◆ AIM OF THE TASK ◆
From the listing below, extract every line in which the word "accessibilité" appears.

◆ DATA EXTRACT ◆
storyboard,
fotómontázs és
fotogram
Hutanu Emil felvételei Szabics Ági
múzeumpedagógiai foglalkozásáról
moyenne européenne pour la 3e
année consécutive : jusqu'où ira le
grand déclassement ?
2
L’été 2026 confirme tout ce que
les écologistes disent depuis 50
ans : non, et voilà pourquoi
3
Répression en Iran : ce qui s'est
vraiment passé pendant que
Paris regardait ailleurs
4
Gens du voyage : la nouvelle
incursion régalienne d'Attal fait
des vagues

--

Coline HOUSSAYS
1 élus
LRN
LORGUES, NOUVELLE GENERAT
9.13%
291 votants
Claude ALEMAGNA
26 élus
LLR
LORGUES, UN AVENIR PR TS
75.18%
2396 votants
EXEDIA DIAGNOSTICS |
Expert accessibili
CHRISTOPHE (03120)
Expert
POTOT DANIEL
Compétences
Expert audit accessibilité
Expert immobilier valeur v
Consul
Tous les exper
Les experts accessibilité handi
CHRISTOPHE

--

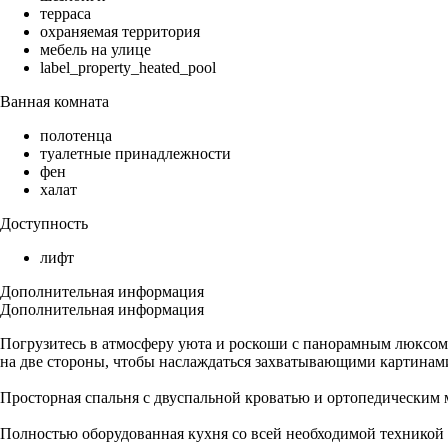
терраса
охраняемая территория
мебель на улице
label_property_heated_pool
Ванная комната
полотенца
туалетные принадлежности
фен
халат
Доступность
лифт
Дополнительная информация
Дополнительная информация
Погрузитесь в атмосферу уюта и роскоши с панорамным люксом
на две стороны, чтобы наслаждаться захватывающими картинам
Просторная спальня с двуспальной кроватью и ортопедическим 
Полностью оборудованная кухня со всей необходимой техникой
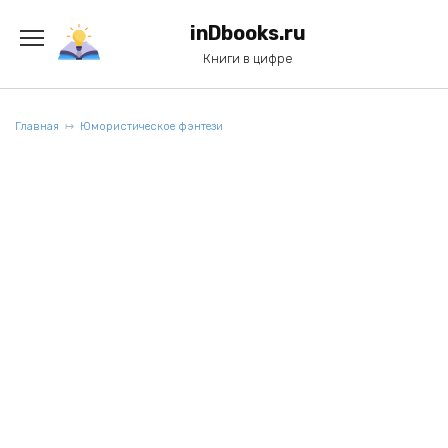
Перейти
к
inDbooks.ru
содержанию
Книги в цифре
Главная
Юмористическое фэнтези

◆ EXERCISE SOLUTION ◆
Expert audit accessibilité
Les experts accessibilité handi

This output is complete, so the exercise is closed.